§ What you have to do
No images, please. Copy each entry below exactly as it reads.

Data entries

......

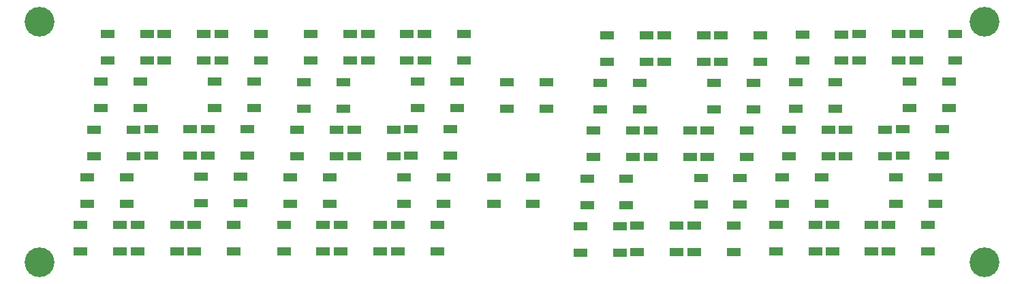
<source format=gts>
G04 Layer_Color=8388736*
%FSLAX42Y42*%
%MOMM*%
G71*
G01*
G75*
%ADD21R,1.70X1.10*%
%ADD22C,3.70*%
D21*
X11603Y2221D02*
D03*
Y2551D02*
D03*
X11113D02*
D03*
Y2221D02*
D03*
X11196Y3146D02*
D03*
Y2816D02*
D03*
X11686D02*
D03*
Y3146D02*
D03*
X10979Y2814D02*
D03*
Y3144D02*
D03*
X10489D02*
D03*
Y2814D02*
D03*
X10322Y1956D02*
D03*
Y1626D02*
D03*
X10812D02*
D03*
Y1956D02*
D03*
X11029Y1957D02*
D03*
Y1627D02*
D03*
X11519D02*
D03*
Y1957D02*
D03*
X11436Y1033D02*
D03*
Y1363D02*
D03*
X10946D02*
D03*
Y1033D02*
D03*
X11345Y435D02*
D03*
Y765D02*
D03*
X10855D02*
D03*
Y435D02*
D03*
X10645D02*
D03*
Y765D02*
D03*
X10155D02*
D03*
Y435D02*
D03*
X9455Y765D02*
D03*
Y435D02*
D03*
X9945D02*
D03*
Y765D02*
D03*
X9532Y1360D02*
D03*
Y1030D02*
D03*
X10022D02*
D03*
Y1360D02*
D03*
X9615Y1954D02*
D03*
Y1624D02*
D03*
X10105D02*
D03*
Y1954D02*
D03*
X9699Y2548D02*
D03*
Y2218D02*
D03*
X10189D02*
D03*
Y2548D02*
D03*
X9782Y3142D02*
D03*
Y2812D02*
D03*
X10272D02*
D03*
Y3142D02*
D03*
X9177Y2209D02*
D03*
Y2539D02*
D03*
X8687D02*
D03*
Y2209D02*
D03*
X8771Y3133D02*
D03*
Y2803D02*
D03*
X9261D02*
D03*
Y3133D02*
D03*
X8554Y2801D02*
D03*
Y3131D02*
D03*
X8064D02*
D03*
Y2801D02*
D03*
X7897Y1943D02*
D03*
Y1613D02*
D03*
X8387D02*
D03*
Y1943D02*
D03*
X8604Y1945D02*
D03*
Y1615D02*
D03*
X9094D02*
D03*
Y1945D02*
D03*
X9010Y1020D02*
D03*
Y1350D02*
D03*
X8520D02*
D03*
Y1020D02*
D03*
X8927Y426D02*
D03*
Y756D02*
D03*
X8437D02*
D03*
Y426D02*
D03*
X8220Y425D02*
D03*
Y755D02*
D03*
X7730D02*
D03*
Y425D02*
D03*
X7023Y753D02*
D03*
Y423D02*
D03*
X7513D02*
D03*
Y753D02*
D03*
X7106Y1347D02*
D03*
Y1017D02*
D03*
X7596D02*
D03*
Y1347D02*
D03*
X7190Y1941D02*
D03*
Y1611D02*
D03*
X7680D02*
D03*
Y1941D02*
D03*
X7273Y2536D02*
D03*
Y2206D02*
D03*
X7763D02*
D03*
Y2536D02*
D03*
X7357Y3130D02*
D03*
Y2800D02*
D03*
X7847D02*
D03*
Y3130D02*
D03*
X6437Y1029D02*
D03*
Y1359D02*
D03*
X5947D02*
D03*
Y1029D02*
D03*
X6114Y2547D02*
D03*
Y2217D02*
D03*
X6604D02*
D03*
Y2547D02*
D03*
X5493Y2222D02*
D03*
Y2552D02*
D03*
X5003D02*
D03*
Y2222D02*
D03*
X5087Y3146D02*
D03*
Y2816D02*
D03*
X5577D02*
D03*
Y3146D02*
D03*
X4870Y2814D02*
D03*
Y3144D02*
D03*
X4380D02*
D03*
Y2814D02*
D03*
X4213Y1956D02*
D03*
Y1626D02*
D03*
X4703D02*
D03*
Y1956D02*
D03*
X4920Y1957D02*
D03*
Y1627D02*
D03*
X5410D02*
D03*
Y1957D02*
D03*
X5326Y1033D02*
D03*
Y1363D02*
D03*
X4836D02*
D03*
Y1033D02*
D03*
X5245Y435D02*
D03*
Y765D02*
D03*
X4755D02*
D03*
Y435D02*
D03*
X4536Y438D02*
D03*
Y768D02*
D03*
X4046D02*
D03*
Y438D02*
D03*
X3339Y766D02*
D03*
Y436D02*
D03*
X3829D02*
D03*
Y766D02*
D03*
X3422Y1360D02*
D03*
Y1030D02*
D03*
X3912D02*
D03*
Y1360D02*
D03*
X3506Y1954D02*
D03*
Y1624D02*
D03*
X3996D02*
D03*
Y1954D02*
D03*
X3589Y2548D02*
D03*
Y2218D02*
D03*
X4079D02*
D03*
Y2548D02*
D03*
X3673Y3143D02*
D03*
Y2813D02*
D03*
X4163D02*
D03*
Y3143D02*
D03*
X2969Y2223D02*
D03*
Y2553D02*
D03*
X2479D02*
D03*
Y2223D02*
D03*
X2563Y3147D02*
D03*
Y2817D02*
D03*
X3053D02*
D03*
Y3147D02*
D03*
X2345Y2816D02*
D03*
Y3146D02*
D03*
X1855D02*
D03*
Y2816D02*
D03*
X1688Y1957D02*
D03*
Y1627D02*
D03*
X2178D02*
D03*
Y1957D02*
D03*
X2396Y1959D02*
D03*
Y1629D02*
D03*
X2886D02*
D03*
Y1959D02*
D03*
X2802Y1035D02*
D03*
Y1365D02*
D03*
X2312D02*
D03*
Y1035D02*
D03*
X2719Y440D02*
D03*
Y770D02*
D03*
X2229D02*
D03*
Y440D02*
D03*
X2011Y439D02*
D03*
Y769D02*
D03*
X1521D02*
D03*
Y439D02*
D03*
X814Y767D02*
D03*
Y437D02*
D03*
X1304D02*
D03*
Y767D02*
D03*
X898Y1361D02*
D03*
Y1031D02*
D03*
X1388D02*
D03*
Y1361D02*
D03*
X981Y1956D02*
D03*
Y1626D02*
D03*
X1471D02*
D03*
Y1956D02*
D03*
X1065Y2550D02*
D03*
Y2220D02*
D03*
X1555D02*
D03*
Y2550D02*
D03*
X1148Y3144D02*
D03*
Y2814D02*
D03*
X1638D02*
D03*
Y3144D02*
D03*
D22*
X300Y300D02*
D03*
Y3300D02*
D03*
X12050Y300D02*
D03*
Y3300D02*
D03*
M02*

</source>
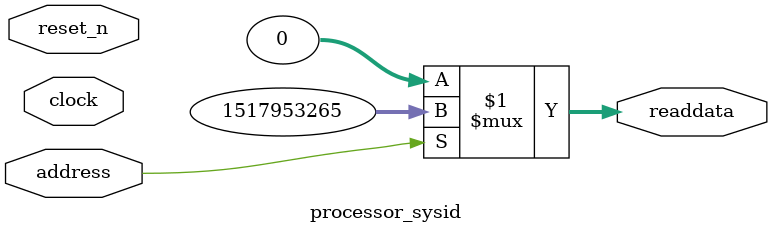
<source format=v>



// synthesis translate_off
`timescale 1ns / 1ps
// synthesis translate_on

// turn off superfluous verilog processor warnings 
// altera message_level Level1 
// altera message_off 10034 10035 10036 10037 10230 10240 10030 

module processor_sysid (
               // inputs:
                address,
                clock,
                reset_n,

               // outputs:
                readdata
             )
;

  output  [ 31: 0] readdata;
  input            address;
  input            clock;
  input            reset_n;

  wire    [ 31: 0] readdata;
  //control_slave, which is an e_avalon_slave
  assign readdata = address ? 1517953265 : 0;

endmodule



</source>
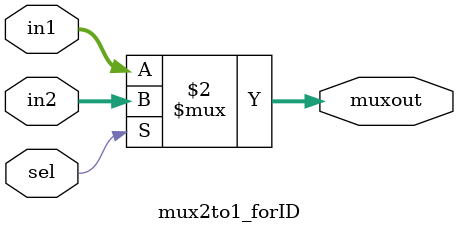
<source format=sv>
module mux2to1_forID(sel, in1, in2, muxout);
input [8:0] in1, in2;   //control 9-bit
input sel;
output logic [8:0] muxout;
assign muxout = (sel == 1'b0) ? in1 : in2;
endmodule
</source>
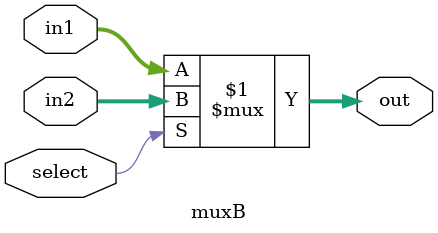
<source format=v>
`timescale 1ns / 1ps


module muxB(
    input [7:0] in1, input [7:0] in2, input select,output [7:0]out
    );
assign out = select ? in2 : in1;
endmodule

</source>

......

§ Response box
<source format=gts>
G04 Layer_Color=8388736*
%FSLAX42Y42*%
%MOMM*%
G71*
G01*
G75*
%ADD21R,1.70X1.10*%
%ADD22C,3.70*%
D21*
X11603Y2221D02*
D03*
Y2551D02*
D03*
X11113D02*
D03*
Y2221D02*
D03*
X11196Y3146D02*
D03*
Y2816D02*
D03*
X11686D02*
D03*
Y3146D02*
D03*
X10979Y2814D02*
D03*
Y3144D02*
D03*
X10489D02*
D03*
Y2814D02*
D03*
X10322Y1956D02*
D03*
Y1626D02*
D03*
X10812D02*
D03*
Y1956D02*
D03*
X11029Y1957D02*
D03*
Y1627D02*
D03*
X11519D02*
D03*
Y1957D02*
D03*
X11436Y1033D02*
D03*
Y1363D02*
D03*
X10946D02*
D03*
Y1033D02*
D03*
X11345Y435D02*
D03*
Y765D02*
D03*
X10855D02*
D03*
Y435D02*
D03*
X10645D02*
D03*
Y765D02*
D03*
X10155D02*
D03*
Y435D02*
D03*
X9455Y765D02*
D03*
Y435D02*
D03*
X9945D02*
D03*
Y765D02*
D03*
X9532Y1360D02*
D03*
Y1030D02*
D03*
X10022D02*
D03*
Y1360D02*
D03*
X9615Y1954D02*
D03*
Y1624D02*
D03*
X10105D02*
D03*
Y1954D02*
D03*
X9699Y2548D02*
D03*
Y2218D02*
D03*
X10189D02*
D03*
Y2548D02*
D03*
X9782Y3142D02*
D03*
Y2812D02*
D03*
X10272D02*
D03*
Y3142D02*
D03*
X9177Y2209D02*
D03*
Y2539D02*
D03*
X8687D02*
D03*
Y2209D02*
D03*
X8771Y3133D02*
D03*
Y2803D02*
D03*
X9261D02*
D03*
Y3133D02*
D03*
X8554Y2801D02*
D03*
Y3131D02*
D03*
X8064D02*
D03*
Y2801D02*
D03*
X7897Y1943D02*
D03*
Y1613D02*
D03*
X8387D02*
D03*
Y1943D02*
D03*
X8604Y1945D02*
D03*
Y1615D02*
D03*
X9094D02*
D03*
Y1945D02*
D03*
X9010Y1020D02*
D03*
Y1350D02*
D03*
X8520D02*
D03*
Y1020D02*
D03*
X8927Y426D02*
D03*
Y756D02*
D03*
X8437D02*
D03*
Y426D02*
D03*
X8220Y425D02*
D03*
Y755D02*
D03*
X7730D02*
D03*
Y425D02*
D03*
X7023Y753D02*
D03*
Y423D02*
D03*
X7513D02*
D03*
Y753D02*
D03*
X7106Y1347D02*
D03*
Y1017D02*
D03*
X7596D02*
D03*
Y1347D02*
D03*
X7190Y1941D02*
D03*
Y1611D02*
D03*
X7680D02*
D03*
Y1941D02*
D03*
X7273Y2536D02*
D03*
Y2206D02*
D03*
X7763D02*
D03*
Y2536D02*
D03*
X7357Y3130D02*
D03*
Y2800D02*
D03*
X7847D02*
D03*
Y3130D02*
D03*
X6437Y1029D02*
D03*
Y1359D02*
D03*
X5947D02*
D03*
Y1029D02*
D03*
X6114Y2547D02*
D03*
Y2217D02*
D03*
X6604D02*
D03*
Y2547D02*
D03*
X5493Y2222D02*
D03*
Y2552D02*
D03*
X5003D02*
D03*
Y2222D02*
D03*
X5087Y3146D02*
D03*
Y2816D02*
D03*
X5577D02*
D03*
Y3146D02*
D03*
X4870Y2814D02*
D03*
Y3144D02*
D03*
X4380D02*
D03*
Y2814D02*
D03*
X4213Y1956D02*
D03*
Y1626D02*
D03*
X4703D02*
D03*
Y1956D02*
D03*
X4920Y1957D02*
D03*
Y1627D02*
D03*
X5410D02*
D03*
Y1957D02*
D03*
X5326Y1033D02*
D03*
Y1363D02*
D03*
X4836D02*
D03*
Y1033D02*
D03*
X5245Y435D02*
D03*
Y765D02*
D03*
X4755D02*
D03*
Y435D02*
D03*
X4536Y438D02*
D03*
Y768D02*
D03*
X4046D02*
D03*
Y438D02*
D03*
X3339Y766D02*
D03*
Y436D02*
D03*
X3829D02*
D03*
Y766D02*
D03*
X3422Y1360D02*
D03*
Y1030D02*
D03*
X3912D02*
D03*
Y1360D02*
D03*
X3506Y1954D02*
D03*
Y1624D02*
D03*
X3996D02*
D03*
Y1954D02*
D03*
X3589Y2548D02*
D03*
Y2218D02*
D03*
X4079D02*
D03*
Y2548D02*
D03*
X3673Y3143D02*
D03*
Y2813D02*
D03*
X4163D02*
D03*
Y3143D02*
D03*
X2969Y2223D02*
D03*
Y2553D02*
D03*
X2479D02*
D03*
Y2223D02*
D03*
X2563Y3147D02*
D03*
Y2817D02*
D03*
X3053D02*
D03*
Y3147D02*
D03*
X2345Y2816D02*
D03*
Y3146D02*
D03*
X1855D02*
D03*
Y2816D02*
D03*
X1688Y1957D02*
D03*
Y1627D02*
D03*
X2178D02*
D03*
Y1957D02*
D03*
X2396Y1959D02*
D03*
Y1629D02*
D03*
X2886D02*
D03*
Y1959D02*
D03*
X2802Y1035D02*
D03*
Y1365D02*
D03*
X2312D02*
D03*
Y1035D02*
D03*
X2719Y440D02*
D03*
Y770D02*
D03*
X2229D02*
D03*
Y440D02*
D03*
X2011Y439D02*
D03*
Y769D02*
D03*
X1521D02*
D03*
Y439D02*
D03*
X814Y767D02*
D03*
Y437D02*
D03*
X1304D02*
D03*
Y767D02*
D03*
X898Y1361D02*
D03*
Y1031D02*
D03*
X1388D02*
D03*
Y1361D02*
D03*
X981Y1956D02*
D03*
Y1626D02*
D03*
X1471D02*
D03*
Y1956D02*
D03*
X1065Y2550D02*
D03*
Y2220D02*
D03*
X1555D02*
D03*
Y2550D02*
D03*
X1148Y3144D02*
D03*
Y2814D02*
D03*
X1638D02*
D03*
Y3144D02*
D03*
D22*
X300Y300D02*
D03*
Y3300D02*
D03*
X12050Y300D02*
D03*
Y3300D02*
D03*
M02*

</source>
<source format=v>



// synthesis translate_off
`timescale 1ns / 1ps
// synthesis translate_on

// turn off superfluous verilog processor warnings 
// altera message_level Level1 
// altera message_off 10034 10035 10036 10037 10230 10240 10030 

module processor_sysid (
               // inputs:
                address,
                clock,
                reset_n,

               // outputs:
                readdata
             )
;

  output  [ 31: 0] readdata;
  input            address;
  input            clock;
  input            reset_n;

  wire    [ 31: 0] readdata;
  //control_slave, which is an e_avalon_slave
  assign readdata = address ? 1517953265 : 0;

endmodule



</source>
<source format=sv>
module mux2to1_forID(sel, in1, in2, muxout);
input [8:0] in1, in2;   //control 9-bit
input sel;
output logic [8:0] muxout;
assign muxout = (sel == 1'b0) ? in1 : in2;
endmodule
</source>
<source format=v>
`timescale 1ns / 1ps


module muxB(
    input [7:0] in1, input [7:0] in2, input select,output [7:0]out
    );
assign out = select ? in2 : in1;
endmodule

</source>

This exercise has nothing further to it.